Management reiterated prior guidance of NIM being in the range of 410-425 bps, stating high share of fixed rate book may not be an impediment in a rising rate environment: The share of fixed rate book is about 50% of overall loan book. Despite higher share of fixed rate book, the bank still sees upward repricing in fixed rate segments when new loans come in. Furthermore, the bank will also benefit from changing loan segment mix whenever required including in favour of microfinance. Also, the share of used vehicles within overall vehicle loans has been rising, aiding yield.
In FY23, the bank would aim to achieve growth in line with the 15-18% guidance for planning cycle 5: For the quarter, consumer finance loan growth at 5.3% QoQ outpaced wholesale loan growth of 3.8% QoQ. Within consumer finance, microfinance loans bounced back, growing 11.5% QoQ. Utility vehicle loans grew 8.3% QoQ and home, personal and gold loans grew 10.8% QoQ. Within wholesale loans, small corporate loans jumped 79% QoQ to occupy 3.7% of overall loan book.

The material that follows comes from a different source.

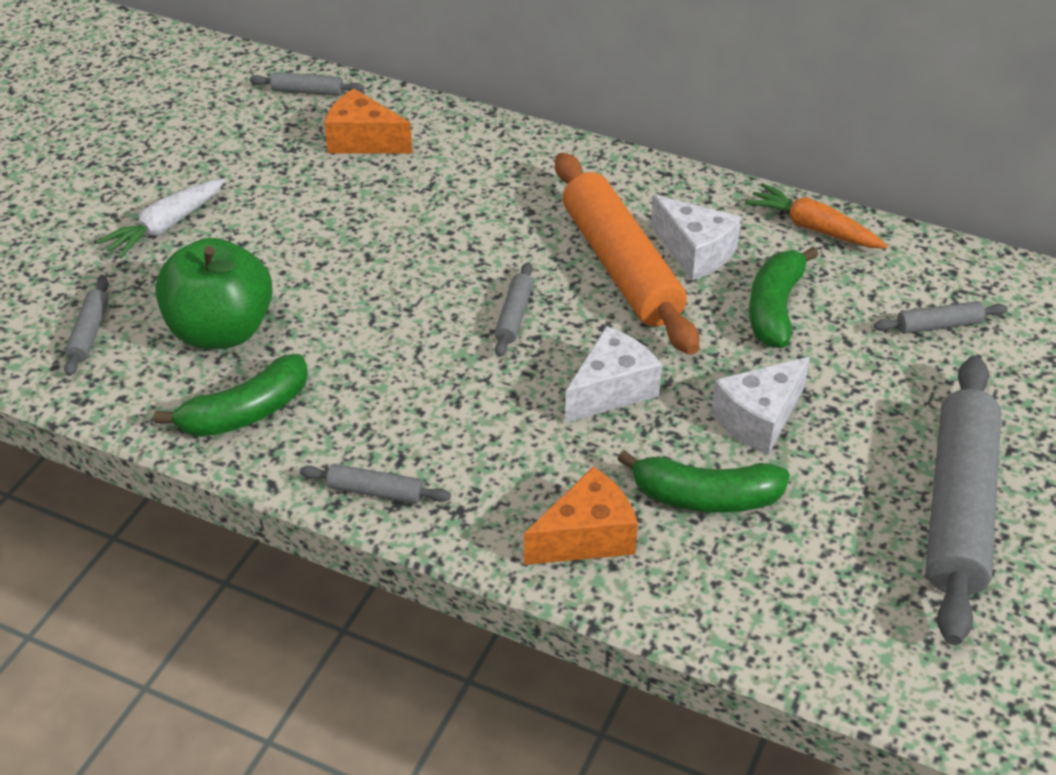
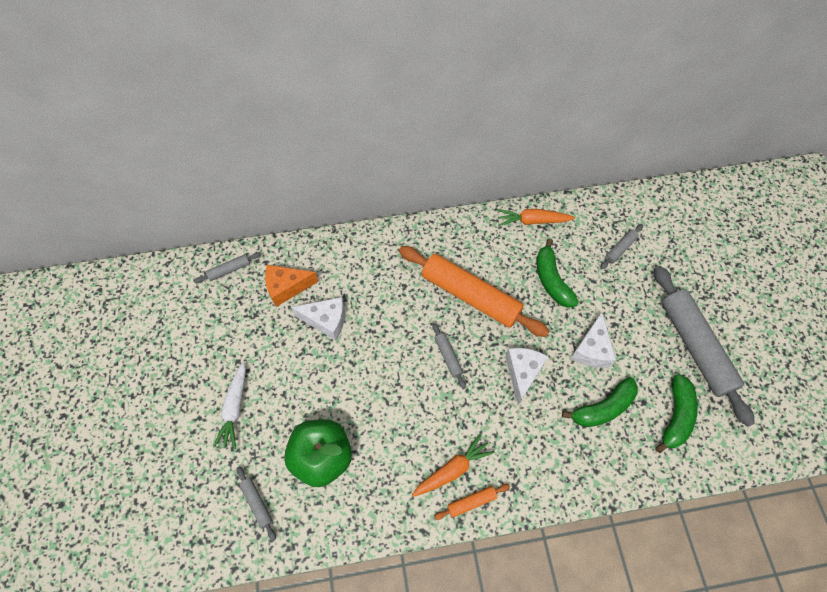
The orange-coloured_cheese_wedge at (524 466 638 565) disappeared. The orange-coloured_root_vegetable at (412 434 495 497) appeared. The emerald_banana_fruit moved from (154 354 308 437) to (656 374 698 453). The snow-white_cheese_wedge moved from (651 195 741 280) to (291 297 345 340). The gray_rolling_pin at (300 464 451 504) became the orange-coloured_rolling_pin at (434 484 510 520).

We maintain ‘Buy’ rating on IIB with a revised price target of Rs 1186: We value the bank at 1.8x FY23 P/BV for an FY23E/24E RoE profile of 13.7/14.5%.
Shares of IndusInd Bank Limited was last trading in BSE at Rs. 1019.00 as compared to the previous close of Rs. 978.20. The total number of shares traded during the day was 271036 in over 9399 trades.
The stock hit an intraday high of Rs. 1025.95 and intraday low of 968.00. The net turnover during the day was Rs. 274014500.00.